- Born: 29 July 1961 (age 64)
- Origin: Whitehaven, Cumbria
- Occupations: Musician; multi-instrumentalist; vocalist; songwriter; composer;
- Instruments: Keyboards; accordion; guitar; bass guitar; vocals;
- Years active: 1970s–present
- Member of: It Bites; Kino;
- Formerly of: Navajo Kiss; Sister Sarah;

= John Beck (It Bites) =

John Beck is an English musician and songwriter, best known for his role as a member of progressive rock/pop fusion band It Bites (who scored a number 6 hit in the UK singles chart in 1986 with 'Calling All the Heroes').

Beck is a multi-instrumentalist, playing keyboards, accordion, guitar, bass guitar and drums: he is also a singer (mainly of harmony vocals). Onstage and on record he almost entirely restricts himself to keyboards and vocals (although he has been known to play live rhythm guitar on performances of It Bites' 'Still Too Young to Remember').

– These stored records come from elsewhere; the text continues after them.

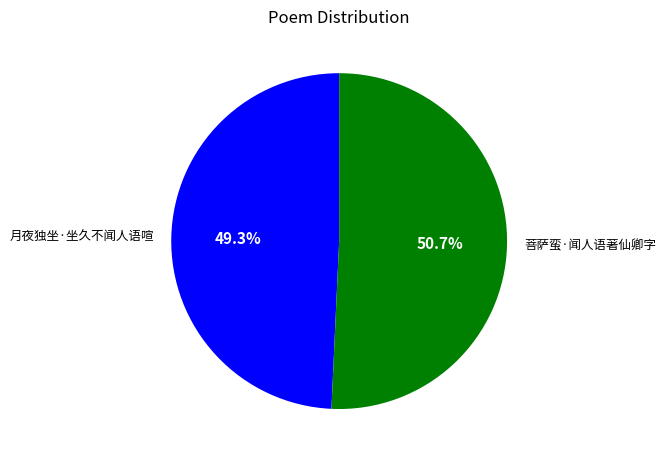

To the nearest percent, what is the difference between the 月夜独坐·坐久不闻人语喧 and 菩萨蛮·闻人语著仙卿字 slice percentages?

1%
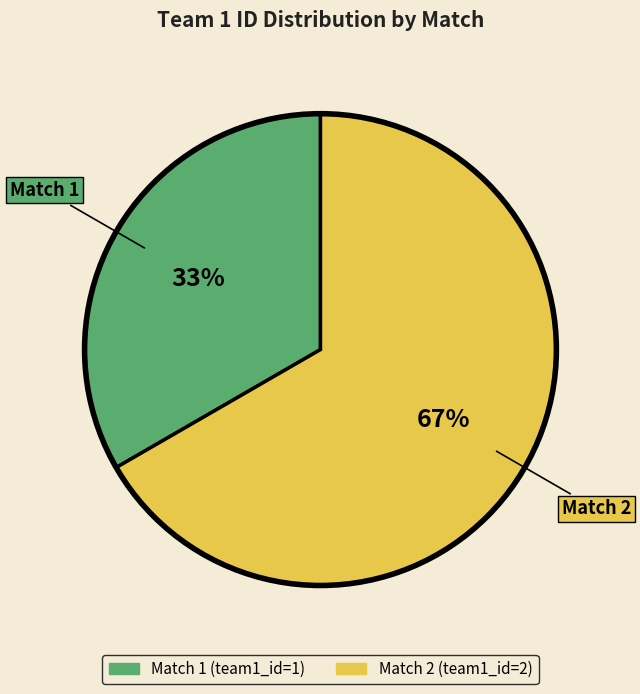

To the nearest percent, what portion does Match 2 represent?

67%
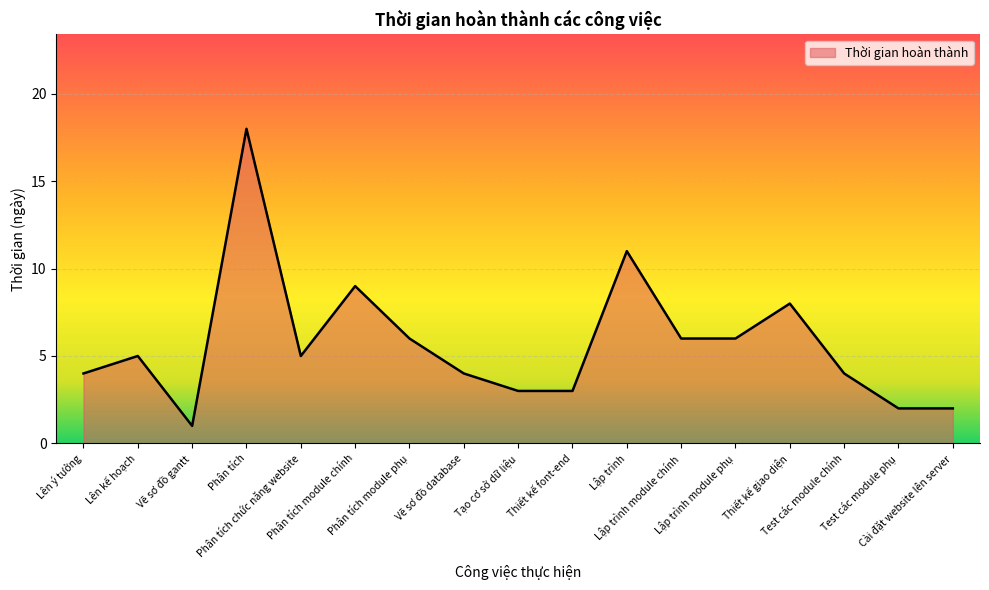

Reading left to right, what are all the values shown in this chart?

Lên ý tưởng=4	Lên kế hoạch=5	Vẽ sơ đồ gantt=1	Phân tích=18	Phân tích chức năng website=5	Phân tích module chính=9	Phân tích module phụ=6	Vẽ sơ đồ database=4	Tạo cơ sở dữ liệu=3	Thiết kế font-end=3	Lập trình=11	Lập trình module chính=6	Lập trình module phụ=6	Thiết kế giao diện=8	Test các module chính=4	Test các module phụ=2	Cài đặt website lên server=2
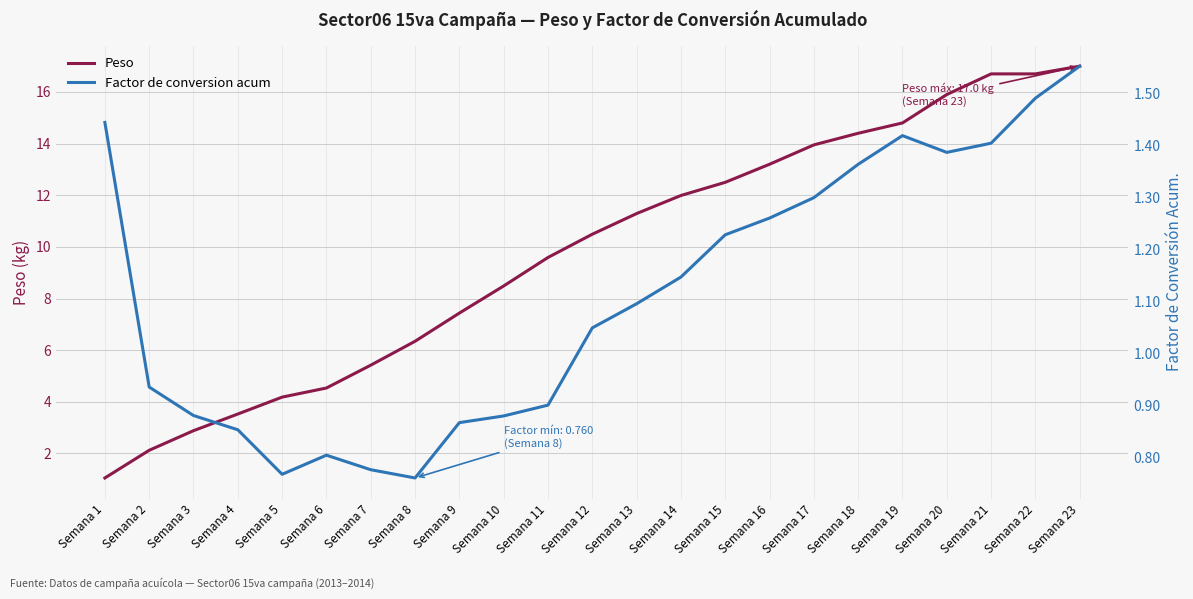

How many data points in Peso are less than 10?

11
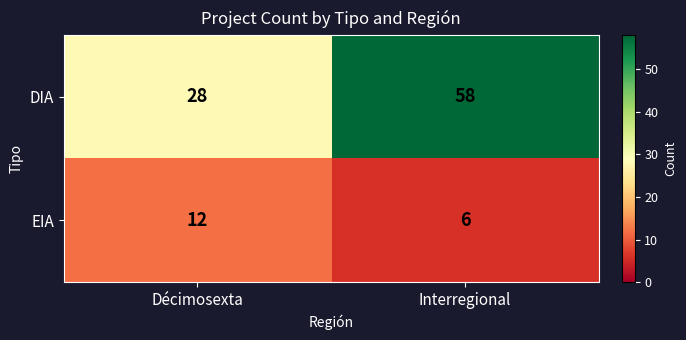

Between Décimosexta and Interregional, which series saw the biggest shift?

DIA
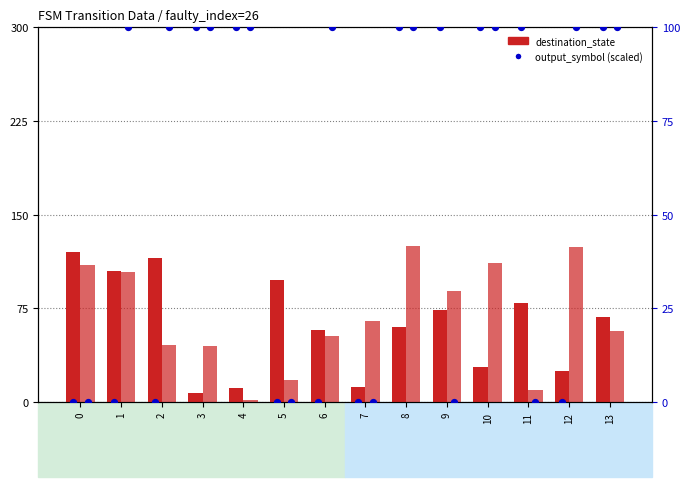

Which series has the largest Y range (max minus min)?

dest_state (input=b)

Born and brought up in Whitehaven, Cumbria, Beck spent his early teen years as a country-and-western accordionist on the Cumbrian club circuit before becoming a founder member of It Bites alongside guitarist and lead vocalist Francis Dunnery, bass guitarist Dick Nolan and drummer Bob Dalton. Beck was also a member of Navajo Kiss and Sister Sarah, the two short-lived groups formed by the remaining It Bites members following the 1990 departure of Dunnery (and for which Beck switched entirely from keyboards to guitar). Beck rejoined It Bites for the band's reformation in 2006. Along with Dalton, Beck is one of the two remaining original members of the group as well as being one of its main composers.

Beck has also been a member of Unicorn Jones (a post-It Bites trio of himself, Dick Nolan and singer David Banks which released the album A Hundred Thousand Million Stars in 1996) and of British prog-rock supergroup Kino (featuring Marillion bassist Pete Trewavas, former Porcupine Tree drummer Chris Maitland (later replaced by Bob Dalton) and guitarist/singer John Mitchell (from Arena, and subsequently Francis Dunnery's replacement in It Bites), who released the Picture album in 2005.

As a session or touring musician, Beck has played with John Wetton and Fish and is a longstanding contributor to the live line-up of the Alan Parsons Live Project.